DuBois, Edith - Rugged Salvation [Rugged Savage Valley, Colorado 3] (Siren Publishing Ménage Everlasting) Read online

Page 9

“Squeeze around me,” Johnny whispered. She did as he said, and at first it helped, but the burning grew brighter and stronger. She closed her eyes.

  “James,” she whispered. “James, please.”

  “Look at me, Marina.” Her eyes snapped open, focusing on Johnny. His hand came to her cheek. “Let him in. Let us both in.” James stroked her back, and Marina continued to clench and then release around Johnny. “That’s good,” Johnny said in a low, soothing voice.

  James’s tip popped through the ring of muscle, and her breath came out in a sharp gust. Then he kept going. His arm wrapped around her stomach as he pushed deeper inside her ass. “Almost there,” he whispered into her hair. He kissed the back of her head and inhaled deeply. “Almost there.”

  And then he was. She felt his balls nestled up against her ass.

  “Give me one moment,” she said, breathing heavily.

  “Whatever you need.”

  Holding on to Johnny’s shoulders, Marina rolled her hips forward. Johnny met her with a slow-burning upward thrust. Then she moved back, and James was there. He continued to hold her around the stomach as his cock pushed into her ass. Marina rolled between them, unable to decide whose flesh called more strongly to her.

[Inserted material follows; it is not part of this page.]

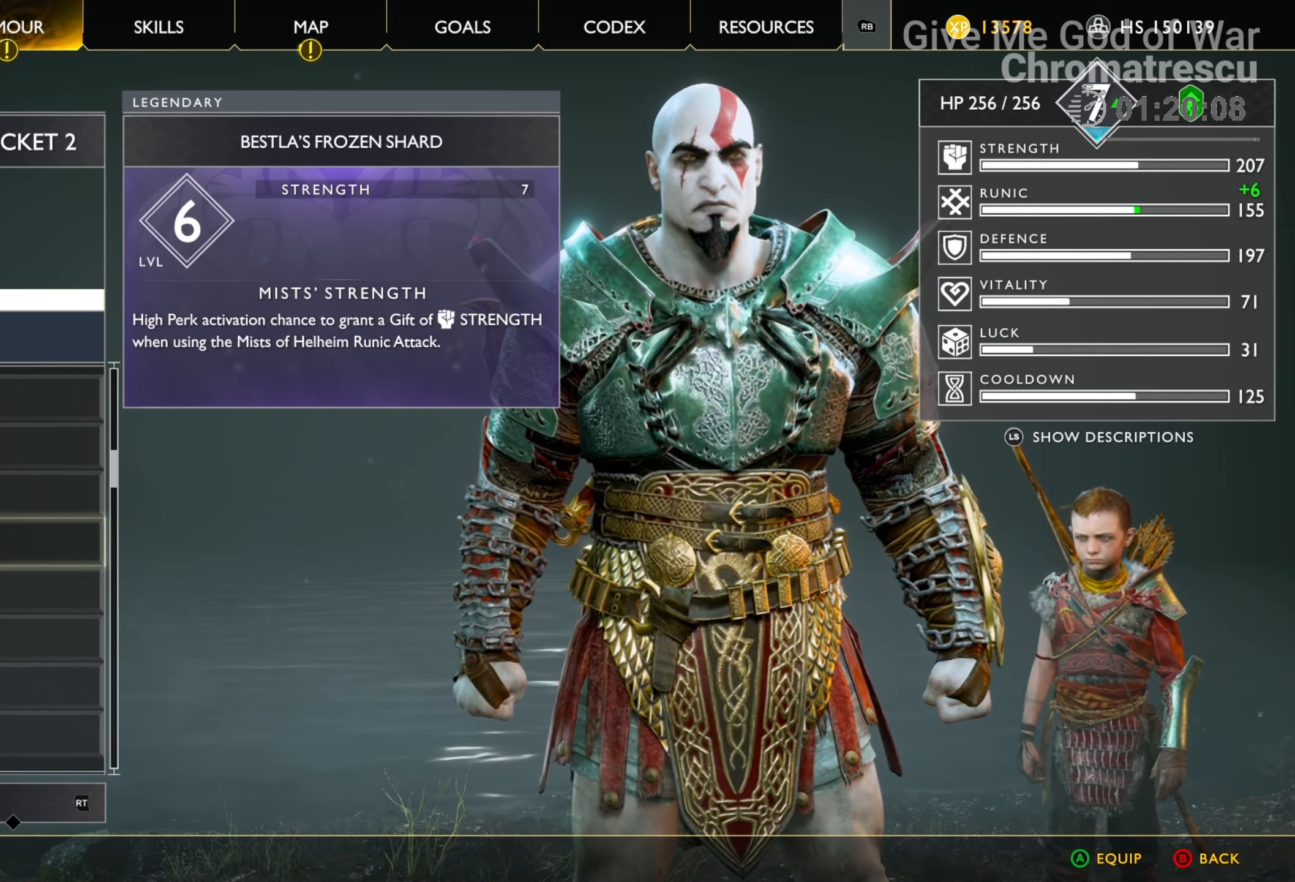
{"buttons": ["DPAD_UP"], "left_stick": "center", "right_stick": "center", "events": []}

  As she swayed toward Johnny, her body belonged only to him, but then she flew back into James, and she was his, only his. Her body flickered, moving toward one and then toward the other, unable to plant itself firmly with either. Johnny plunged up into her pussy, moving around, never penetrating her depths the same way each time. And James held her tight, never releasing her as his cock claimed her ass time and time again.

  Something sprang to life inside her. She didn’t know what it was, didn’t even know if it had a name, but Johnny and James—they were the masters of it. It moved between them, yet it also stayed deep inside her. It was special. It belonged only to her, and it grew brighter.

  As all three of their bodies began slamming harder into each other, Marina felt her climax drawing near. She was panting and whimpering and moaning, desperate for the release hovering just on the edge of her senses. “Come on,” she roared. “Fuck me harder!”

  Johnny slammed up into her.

  “Yes!”

  And James’s cock plowed into her ass.

  “Yes!” she screamed.

  Their dicks pummeled her body, and they drew forth crazed, wanton moans from her swollen lips. She’d been biting them back the whole time, trying to restrain herself, but she couldn’t do it anymore. She had to let everything go. “Yes!”

  She let that one word expand and morph into a pleasure-filled gasp. Her back arched violently as the hot tingles of orgasm spiraled uncontrollably through her body. She cried out as her pussy spasmed, pulsing and throbbing and pounding around Johnny’s dick.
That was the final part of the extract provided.